Rusu, Adrian Andrei - Szőcs Péter Levente: Arhitectura religioasă medievală din Transilvania 4. (Satu Mare, 2007)
Contexte / Összefüggések / Contexts - Ritoók Ágnes: A templom körüli temetők felfedezése
271 A templom körüli temetők felfedezése THE DISCOVERY OF THE MEDIEVAL CHURCHYARDS (Abstract) The churchyard archaeology has a long tradition in Hungary. The first steps were taken at the end of the 19th century by Béla Posta, who aimed these type of research to learn the culture of the people (1892). István Méri pointed out in 1944, that a churchyard is a complex of archaeological, anthropological and ethnographical phenomena. In the Carpathian Basin, unlike in the European practice, the deads were often dressed under the shroud and, therefore, the accessories of vestments could be excavated.

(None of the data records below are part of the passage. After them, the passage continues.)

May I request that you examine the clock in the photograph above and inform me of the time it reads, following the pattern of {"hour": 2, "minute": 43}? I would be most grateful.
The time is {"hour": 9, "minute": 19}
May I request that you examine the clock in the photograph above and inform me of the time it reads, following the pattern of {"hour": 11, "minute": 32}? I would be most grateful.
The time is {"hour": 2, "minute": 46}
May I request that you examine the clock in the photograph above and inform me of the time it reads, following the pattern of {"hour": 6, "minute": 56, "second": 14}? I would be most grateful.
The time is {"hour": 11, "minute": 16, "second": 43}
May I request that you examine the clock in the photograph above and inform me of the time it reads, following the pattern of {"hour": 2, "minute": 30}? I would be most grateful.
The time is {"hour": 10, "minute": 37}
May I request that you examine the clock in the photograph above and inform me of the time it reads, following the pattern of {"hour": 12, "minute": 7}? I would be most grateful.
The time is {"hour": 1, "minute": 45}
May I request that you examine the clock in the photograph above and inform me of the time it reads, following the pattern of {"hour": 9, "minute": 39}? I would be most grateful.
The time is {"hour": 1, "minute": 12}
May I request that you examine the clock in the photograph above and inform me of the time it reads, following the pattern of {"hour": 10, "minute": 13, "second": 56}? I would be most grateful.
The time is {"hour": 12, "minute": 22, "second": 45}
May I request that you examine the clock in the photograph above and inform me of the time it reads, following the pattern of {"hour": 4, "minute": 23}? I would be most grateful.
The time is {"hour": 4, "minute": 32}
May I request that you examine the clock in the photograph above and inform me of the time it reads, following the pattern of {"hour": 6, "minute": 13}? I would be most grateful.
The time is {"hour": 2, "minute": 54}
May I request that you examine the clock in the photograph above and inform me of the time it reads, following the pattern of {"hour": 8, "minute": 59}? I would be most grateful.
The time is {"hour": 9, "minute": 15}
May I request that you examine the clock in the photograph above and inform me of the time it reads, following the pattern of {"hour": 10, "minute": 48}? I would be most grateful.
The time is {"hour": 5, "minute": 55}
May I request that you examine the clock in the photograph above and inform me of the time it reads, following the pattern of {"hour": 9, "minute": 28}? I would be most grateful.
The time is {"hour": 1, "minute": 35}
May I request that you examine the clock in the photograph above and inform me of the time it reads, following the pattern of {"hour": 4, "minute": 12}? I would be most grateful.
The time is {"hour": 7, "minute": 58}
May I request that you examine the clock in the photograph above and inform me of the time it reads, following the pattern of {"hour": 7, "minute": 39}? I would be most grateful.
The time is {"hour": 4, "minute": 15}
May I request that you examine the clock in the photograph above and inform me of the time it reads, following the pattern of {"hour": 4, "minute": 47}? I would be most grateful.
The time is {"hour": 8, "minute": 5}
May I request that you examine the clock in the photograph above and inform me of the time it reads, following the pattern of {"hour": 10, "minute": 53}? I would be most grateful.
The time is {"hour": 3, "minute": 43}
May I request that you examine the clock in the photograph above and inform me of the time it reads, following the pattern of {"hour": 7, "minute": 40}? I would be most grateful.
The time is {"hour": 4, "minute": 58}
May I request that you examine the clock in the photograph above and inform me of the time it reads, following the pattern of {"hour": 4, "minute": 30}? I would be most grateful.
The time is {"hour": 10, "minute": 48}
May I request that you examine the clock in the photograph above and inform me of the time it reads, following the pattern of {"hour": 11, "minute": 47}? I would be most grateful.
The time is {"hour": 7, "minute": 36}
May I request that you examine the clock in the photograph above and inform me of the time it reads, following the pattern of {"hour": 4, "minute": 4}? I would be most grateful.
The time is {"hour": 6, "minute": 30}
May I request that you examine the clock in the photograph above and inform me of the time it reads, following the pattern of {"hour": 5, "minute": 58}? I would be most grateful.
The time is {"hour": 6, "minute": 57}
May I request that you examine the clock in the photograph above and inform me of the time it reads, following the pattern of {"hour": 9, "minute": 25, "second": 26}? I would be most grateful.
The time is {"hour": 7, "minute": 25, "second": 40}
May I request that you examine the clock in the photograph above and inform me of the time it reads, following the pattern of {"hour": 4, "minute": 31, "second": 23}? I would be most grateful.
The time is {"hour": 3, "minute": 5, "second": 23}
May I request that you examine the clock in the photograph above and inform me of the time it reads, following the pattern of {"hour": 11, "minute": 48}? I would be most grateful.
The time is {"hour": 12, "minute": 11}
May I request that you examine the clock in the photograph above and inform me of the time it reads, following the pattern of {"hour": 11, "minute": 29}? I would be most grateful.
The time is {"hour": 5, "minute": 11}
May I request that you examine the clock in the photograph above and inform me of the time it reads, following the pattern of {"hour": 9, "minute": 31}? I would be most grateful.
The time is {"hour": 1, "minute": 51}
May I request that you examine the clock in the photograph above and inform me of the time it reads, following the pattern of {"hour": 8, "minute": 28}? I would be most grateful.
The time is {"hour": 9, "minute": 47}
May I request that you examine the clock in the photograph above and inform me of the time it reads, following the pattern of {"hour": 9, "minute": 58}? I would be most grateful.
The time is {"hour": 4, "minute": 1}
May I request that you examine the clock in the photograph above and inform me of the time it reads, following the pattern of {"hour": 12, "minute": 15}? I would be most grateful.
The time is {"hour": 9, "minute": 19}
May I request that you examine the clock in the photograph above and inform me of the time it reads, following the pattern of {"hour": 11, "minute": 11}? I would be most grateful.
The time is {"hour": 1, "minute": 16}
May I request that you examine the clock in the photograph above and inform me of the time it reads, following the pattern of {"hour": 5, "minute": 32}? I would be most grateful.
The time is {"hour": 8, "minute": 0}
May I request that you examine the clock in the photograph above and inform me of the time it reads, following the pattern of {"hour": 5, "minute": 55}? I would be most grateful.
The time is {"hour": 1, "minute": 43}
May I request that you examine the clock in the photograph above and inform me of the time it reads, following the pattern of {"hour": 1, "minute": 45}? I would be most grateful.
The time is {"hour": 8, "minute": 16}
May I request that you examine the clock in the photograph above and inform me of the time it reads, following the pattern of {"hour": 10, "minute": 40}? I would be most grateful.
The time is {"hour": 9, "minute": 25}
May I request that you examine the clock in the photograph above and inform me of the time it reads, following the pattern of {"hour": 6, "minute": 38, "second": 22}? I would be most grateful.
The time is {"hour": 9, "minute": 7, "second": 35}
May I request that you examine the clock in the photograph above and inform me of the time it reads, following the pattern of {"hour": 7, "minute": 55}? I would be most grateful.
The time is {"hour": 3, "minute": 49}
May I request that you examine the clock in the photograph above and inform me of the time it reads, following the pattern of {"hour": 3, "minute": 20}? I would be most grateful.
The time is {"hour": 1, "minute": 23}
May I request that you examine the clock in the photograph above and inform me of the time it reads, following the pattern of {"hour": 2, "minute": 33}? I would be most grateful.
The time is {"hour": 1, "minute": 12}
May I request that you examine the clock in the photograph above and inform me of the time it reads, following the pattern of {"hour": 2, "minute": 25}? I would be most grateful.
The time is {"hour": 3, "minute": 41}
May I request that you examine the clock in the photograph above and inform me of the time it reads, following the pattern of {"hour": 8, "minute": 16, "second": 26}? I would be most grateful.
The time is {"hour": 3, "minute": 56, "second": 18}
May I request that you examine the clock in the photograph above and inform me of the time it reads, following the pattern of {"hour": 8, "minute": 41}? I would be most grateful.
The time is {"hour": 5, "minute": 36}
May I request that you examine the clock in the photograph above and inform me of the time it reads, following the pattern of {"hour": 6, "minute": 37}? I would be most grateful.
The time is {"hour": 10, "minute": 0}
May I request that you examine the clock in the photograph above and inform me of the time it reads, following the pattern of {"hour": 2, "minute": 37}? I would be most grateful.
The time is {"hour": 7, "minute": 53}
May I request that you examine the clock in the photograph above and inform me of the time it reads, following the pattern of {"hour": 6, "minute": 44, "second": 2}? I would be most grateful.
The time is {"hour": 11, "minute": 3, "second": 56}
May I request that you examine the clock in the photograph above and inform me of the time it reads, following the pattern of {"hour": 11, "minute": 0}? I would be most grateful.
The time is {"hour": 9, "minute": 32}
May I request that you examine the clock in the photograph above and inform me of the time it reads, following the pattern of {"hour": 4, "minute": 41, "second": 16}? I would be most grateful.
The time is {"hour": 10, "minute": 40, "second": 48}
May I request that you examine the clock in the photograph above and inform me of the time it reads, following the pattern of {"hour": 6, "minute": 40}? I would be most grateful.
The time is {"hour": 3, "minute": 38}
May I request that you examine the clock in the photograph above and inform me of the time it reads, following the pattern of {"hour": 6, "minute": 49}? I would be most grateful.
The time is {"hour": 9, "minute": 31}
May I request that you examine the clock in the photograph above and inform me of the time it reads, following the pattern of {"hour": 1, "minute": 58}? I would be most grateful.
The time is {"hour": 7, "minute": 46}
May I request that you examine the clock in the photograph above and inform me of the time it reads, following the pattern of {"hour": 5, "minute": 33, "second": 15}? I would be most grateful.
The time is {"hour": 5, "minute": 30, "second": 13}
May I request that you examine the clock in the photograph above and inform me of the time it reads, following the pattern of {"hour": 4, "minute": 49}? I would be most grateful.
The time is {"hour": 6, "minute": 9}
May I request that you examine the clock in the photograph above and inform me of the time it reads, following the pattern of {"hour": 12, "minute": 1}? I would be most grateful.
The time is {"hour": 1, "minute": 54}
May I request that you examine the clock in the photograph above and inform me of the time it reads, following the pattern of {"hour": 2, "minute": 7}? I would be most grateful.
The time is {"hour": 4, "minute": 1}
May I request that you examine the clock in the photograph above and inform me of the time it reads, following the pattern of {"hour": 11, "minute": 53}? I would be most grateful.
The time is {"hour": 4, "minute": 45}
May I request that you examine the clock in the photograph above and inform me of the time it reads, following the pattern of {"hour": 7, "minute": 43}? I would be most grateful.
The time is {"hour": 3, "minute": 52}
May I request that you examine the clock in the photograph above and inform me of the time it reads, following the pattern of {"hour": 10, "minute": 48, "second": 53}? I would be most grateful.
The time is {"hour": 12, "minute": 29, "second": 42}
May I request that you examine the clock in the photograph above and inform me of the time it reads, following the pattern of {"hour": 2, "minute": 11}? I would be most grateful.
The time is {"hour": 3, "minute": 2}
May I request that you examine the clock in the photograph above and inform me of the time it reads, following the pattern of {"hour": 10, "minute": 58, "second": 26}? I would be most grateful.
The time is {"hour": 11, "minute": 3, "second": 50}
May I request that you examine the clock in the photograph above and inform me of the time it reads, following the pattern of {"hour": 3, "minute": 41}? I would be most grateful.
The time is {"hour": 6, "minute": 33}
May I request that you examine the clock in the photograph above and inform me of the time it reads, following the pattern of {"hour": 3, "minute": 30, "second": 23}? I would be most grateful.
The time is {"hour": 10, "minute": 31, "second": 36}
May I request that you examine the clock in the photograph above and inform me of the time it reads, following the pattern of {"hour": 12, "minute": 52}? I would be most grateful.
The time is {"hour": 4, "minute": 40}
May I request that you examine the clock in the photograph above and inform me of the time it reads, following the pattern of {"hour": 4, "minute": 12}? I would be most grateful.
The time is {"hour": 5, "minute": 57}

It is no wonder, that at first, the interest focused on the finds. The lack of other historical sources made the research of deserted churches very important, as the only possibility to reconstruct the network of parishes in some regions of medieval Hungary. The excavated church foundations and burials have been dated often to the Arpadian (11th to 13,h century) or to ’late medieval’ (14lh to 16th century) or simply as 'medieval ’. These wide time limits can be narrowed only through the complex analysis of the completely excavated churchyards. The use of these cemeteries was a process. During the centuries of use there were changes in their structures, in the burial customs and even in the anthropological features of the population. Instead of a simple enumeration of the finds, of the burial customs and of the anthropological data, these information must be examined in the vertical and horizontal stratigraphy of the cemetery. Looking after the analogies it should be remembered, that the churchyards had double linkage. They belonged to the Catholic Church and they were used amenably to the Canonic law under the control of the local clergy. Some phenomena and changes known in medieval Hungary as well as in medieval Europe reflect the universal public worship and its changes: changes in the position of the arms, disliking the northern side of the church, stones or loose masonry in the graves, charcoal burials etc. At the same time some local features can also be observed: frequent occurrence of dress’ accessories in the Carpathian Basin or the segregation of genders in country churchyards of Scandinavia during the 11th and 12th centuries.